# How to find streaks in a categorical vector?

5 views (last 30 days)
buhmatlab on 30 Apr 2020
Answered: Peter Perkins on 5 May 2020
Hi,
is there a way to identify streaks in a categorical vector? Considering number vectors, I've found out that it might be useful to work with the functions find and diff but as this problem is concerned with a categorical vector, this does not work. Is there a workaround or would I need to convert my categorical vector into a number vector?
The table below illustrates my plan:
+--------+--------+
| CatVec | SerVec |
+--------+--------+
| A | 1 |
+--------+--------+
| C | 1 |
+--------+--------+
| A | 1 |
+--------+--------+
| B | 1 |
+--------+--------+
| B | 2 |
+--------+--------+
| C | 1 |
+--------+--------+
| A | 1 |
+--------+--------+
| A | 2 |
+--------+--------+
| A | 3 |
+--------+--------+
| B | 1 |
+--------+--------+
| C | 1 |
+--------+--------+
| C | 2 |
+--------+--------+

Image Analyst on 30 Apr 2020
Did you look at the findgroups() function?
Ameer Hamza on 30 Apr 2020
To easily solve this problem, It will be much easier to use double datatype as compared to categorical. You can simply use double() to convert the categorical array to the double array.

Peter Perkins on 5 May 2020
diff is a numeric function. categorical is not numeric. Ordinal categoricals have a mathematical ordering, but they don't have a "distance", so diff makes no sense for them.
But diff(x) is just x(2:end) - x(1:end-1).
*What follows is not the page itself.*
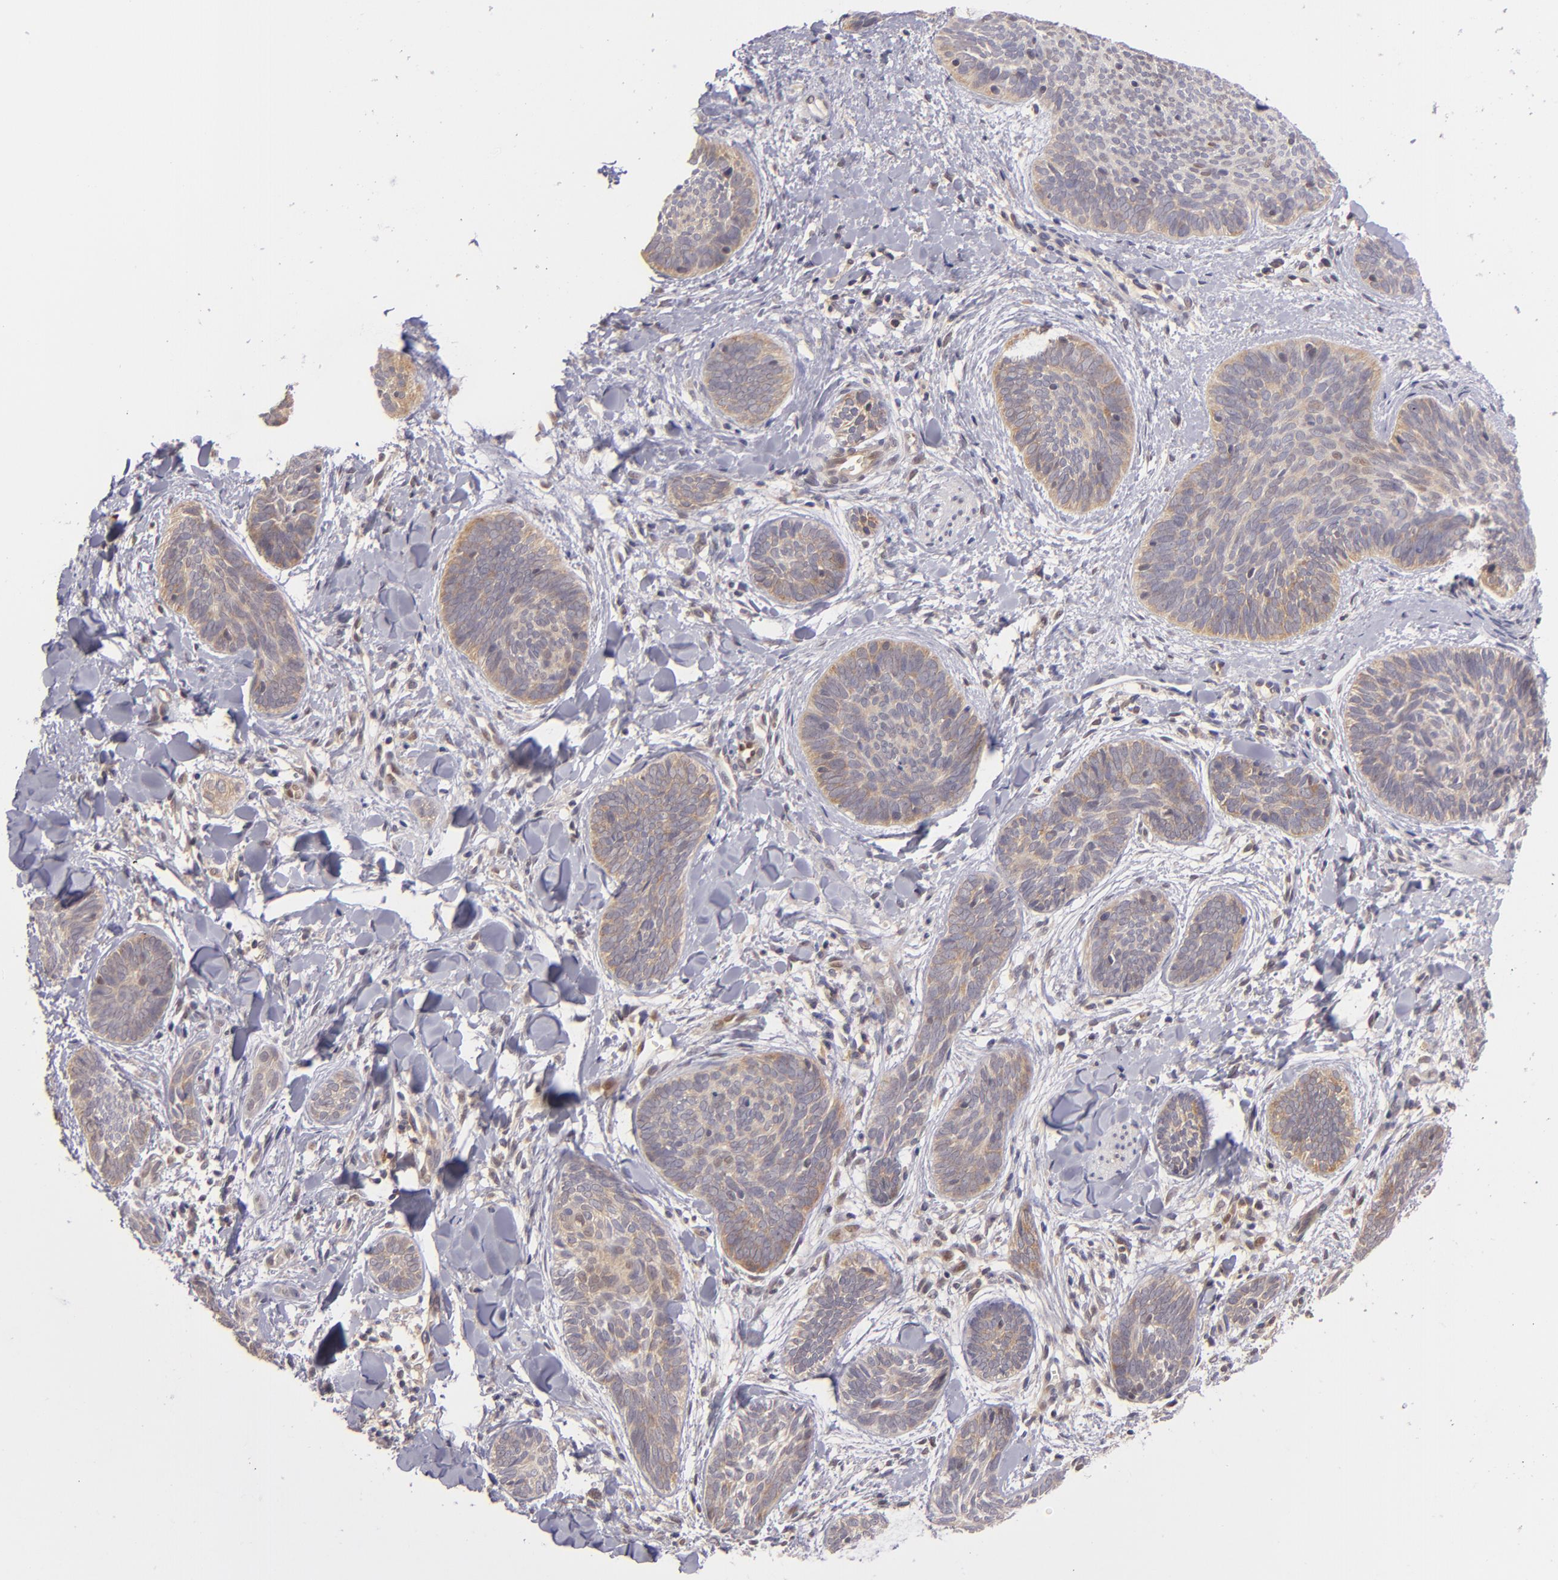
{"staining": {"intensity": "weak", "quantity": "25%-75%", "location": "cytoplasmic/membranous"}, "tissue": "skin cancer", "cell_type": "Tumor cells", "image_type": "cancer", "snomed": [{"axis": "morphology", "description": "Basal cell carcinoma"}, {"axis": "topography", "description": "Skin"}], "caption": "Immunohistochemistry (IHC) (DAB) staining of human skin cancer (basal cell carcinoma) displays weak cytoplasmic/membranous protein staining in approximately 25%-75% of tumor cells.", "gene": "PTPN13", "patient": {"sex": "female", "age": 81}}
Again, categorical isn't numeric, but remember, the "trick" is not just diff(x), it's diff(x) > 0, so what you want is
d = c(2:end) ~= c(1:end-1)
At that point, you are exactly where you'd be if you had started with a numeric vector. Your runs (including singleton runs) begin at find(d) and the run lengths are diff(find(d)).

Vimal Rathod on 5 May 2020
You can use "findgroups" function to make groups in Categorical Data. The function accepts the data as categorical data so you don't need to change your data.